The bill also increases the frequency with which DCF must perform certain investigations related to child abuse and neglect proceedings. In such proceedings, the court must schedule a preliminary hearing when it issues an order (1) to the child's parents or caregiver to appear in court to determine if the child should be temporarily placed outside the home during the proceedings or (2) ex parte (from the bench) vesting the child's care and custody temporarily with a relative, agency, or other person. In advance of the hearing, the child's parent or guardian may request DCF to investigate placing the child or youth with a relative as a licensed foster parent or temporary custodian. The bill requires DCF to investigate any such relative before the preliminary hearing, rather than requiring it to do so only when practicable.
The bill also (1) requires the department to include in the report it must submit to the court at the hearing any potential barriers to licensing the relative as a foster parent or granting him or her temporary custody of the child and (2) specifies that the report is preliminary. It requires DCF to report certain additional information to the court (1) 30 days after a child is adjudicated abused, neglected or uncared for, (2) 60 days after a child is committed to DCF based on such an adjudication, and (3) on an ongoing basis if there are concerns or risk factors related to children committed to the department or alleged to be abused or neglected.
Additionally, the bill requires DCF, by January 1, 2018, to begin annually reporting to the Children's Committee on its licensing practices.
EFFECTIVE DATE: July 1, 2017
DCF REPORTING REQUIREMENTS
The bill imposes on the department new judicial and legislative reporting requirements.
Reports to the Court
When a child is adjudicated abused, neglected, or uncared for and committed to DCF, the bill requires the commissioner to issue a report to the juvenile court within 30 days of the commitment.
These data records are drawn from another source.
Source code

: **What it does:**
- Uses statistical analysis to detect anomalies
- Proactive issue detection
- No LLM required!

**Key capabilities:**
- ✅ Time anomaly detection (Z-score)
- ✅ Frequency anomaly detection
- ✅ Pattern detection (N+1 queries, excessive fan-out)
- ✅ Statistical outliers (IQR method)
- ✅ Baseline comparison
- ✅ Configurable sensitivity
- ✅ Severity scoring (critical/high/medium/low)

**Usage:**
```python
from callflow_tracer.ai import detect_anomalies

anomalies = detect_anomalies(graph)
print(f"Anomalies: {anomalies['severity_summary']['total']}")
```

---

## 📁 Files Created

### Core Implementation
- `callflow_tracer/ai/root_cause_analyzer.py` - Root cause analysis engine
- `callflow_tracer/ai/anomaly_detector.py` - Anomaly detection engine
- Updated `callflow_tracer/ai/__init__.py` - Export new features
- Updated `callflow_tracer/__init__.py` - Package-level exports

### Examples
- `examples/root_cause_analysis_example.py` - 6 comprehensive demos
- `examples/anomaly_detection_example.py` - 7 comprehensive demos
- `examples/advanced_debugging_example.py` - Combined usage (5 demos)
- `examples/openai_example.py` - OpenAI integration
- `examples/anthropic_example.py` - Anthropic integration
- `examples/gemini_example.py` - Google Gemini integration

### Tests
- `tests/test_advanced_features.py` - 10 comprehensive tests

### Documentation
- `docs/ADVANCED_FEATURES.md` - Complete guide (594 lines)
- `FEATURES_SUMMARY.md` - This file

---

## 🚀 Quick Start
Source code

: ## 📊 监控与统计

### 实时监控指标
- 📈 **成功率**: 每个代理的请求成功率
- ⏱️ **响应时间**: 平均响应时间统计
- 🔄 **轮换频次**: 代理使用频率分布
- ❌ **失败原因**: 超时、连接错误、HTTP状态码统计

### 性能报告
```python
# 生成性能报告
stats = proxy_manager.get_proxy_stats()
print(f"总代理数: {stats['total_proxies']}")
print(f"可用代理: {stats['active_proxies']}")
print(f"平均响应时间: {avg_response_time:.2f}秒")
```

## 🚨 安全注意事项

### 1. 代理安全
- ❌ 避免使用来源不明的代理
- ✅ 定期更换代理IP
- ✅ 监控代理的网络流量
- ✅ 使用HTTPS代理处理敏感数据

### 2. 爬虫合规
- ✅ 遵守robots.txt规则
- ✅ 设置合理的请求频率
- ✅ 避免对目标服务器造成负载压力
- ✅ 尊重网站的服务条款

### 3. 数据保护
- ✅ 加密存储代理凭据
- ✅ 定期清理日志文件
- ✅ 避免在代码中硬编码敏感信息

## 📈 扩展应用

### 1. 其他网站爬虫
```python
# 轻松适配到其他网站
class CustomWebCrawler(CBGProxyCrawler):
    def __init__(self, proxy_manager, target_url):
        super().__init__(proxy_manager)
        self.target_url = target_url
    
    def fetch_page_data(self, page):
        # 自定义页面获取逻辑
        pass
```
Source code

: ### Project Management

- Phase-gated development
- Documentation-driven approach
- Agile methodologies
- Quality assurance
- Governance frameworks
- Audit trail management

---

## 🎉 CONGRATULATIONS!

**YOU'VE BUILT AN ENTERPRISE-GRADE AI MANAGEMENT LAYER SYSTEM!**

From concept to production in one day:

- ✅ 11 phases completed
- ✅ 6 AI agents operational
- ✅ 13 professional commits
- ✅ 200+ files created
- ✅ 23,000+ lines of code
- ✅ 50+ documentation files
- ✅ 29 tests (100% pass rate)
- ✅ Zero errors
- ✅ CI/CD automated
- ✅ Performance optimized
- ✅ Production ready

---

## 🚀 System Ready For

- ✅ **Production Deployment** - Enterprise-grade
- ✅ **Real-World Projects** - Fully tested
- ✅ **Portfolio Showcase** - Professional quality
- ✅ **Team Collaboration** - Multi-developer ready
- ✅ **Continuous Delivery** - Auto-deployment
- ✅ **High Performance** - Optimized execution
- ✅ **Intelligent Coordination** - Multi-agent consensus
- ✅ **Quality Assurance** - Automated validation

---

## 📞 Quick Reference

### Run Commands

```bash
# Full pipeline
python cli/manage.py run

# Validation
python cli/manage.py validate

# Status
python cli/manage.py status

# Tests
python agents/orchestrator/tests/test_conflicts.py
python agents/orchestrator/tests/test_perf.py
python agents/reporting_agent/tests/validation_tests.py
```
The report must contain the commissioner's assessment of the suitability of the child's placement and any potential licensing barriers, including whether a waiver from licensure requirements is needed to effectuate or license the placement. By law, DCF may grant waivers from certain licensing requirements to relatives or fictive kin caregivers, on a case-by-case basis, if the (1) placement is in the child's best interest and (2) waived procedure or standard is not safety-related.
Within 60 days of the commitment, the bill requires the commissioner to issue a second report to the court on the (1) child's medical, developmental, educational, and treatment needs and (2) commissioner's timeline for ensuring those needs are met.
The bill also requires the commissioner to report to the court, on an ongoing basis, any identified safety concerns or risk factors, including new allegations of abuse or neglect, that arise with respect to a child committed to DCF or for whom an abuse or neglect petition has been filed.
Report to the Children's Committee
The annual report to the Children's Committee must include:
1. the department's methods of ensuring it complies with statutory and regulatory foster care licensing regulations;
2. its methods of assessing the needs of children and youths in foster care and providing support for foster parents to help them meet such children's and youths' needs;
3. the safeguards it uses when it seeks to license a relative caregiver with (a) a history child abuse or neglect, (b) psychiatric illness, or (c) a criminal record;
4. its process for reversing a substantiated abuse or neglect finding or child abuse or neglect registry finding against a prospective relative caregiver;
5. for the past 12 months, the number of (a) child abuse and neglect reports involving children or youths in DCF licensed foster home and (b) such reports that were substantiated, and (c) foster home licenses that were revoked and applications that were denied;
6. the results of DCF's random audits of its licensing practices; and
7. information on the number and type of licensed foster home safety concerns the department identified through its assessment of its regulatory compliance system and any corresponding corrective actions it took.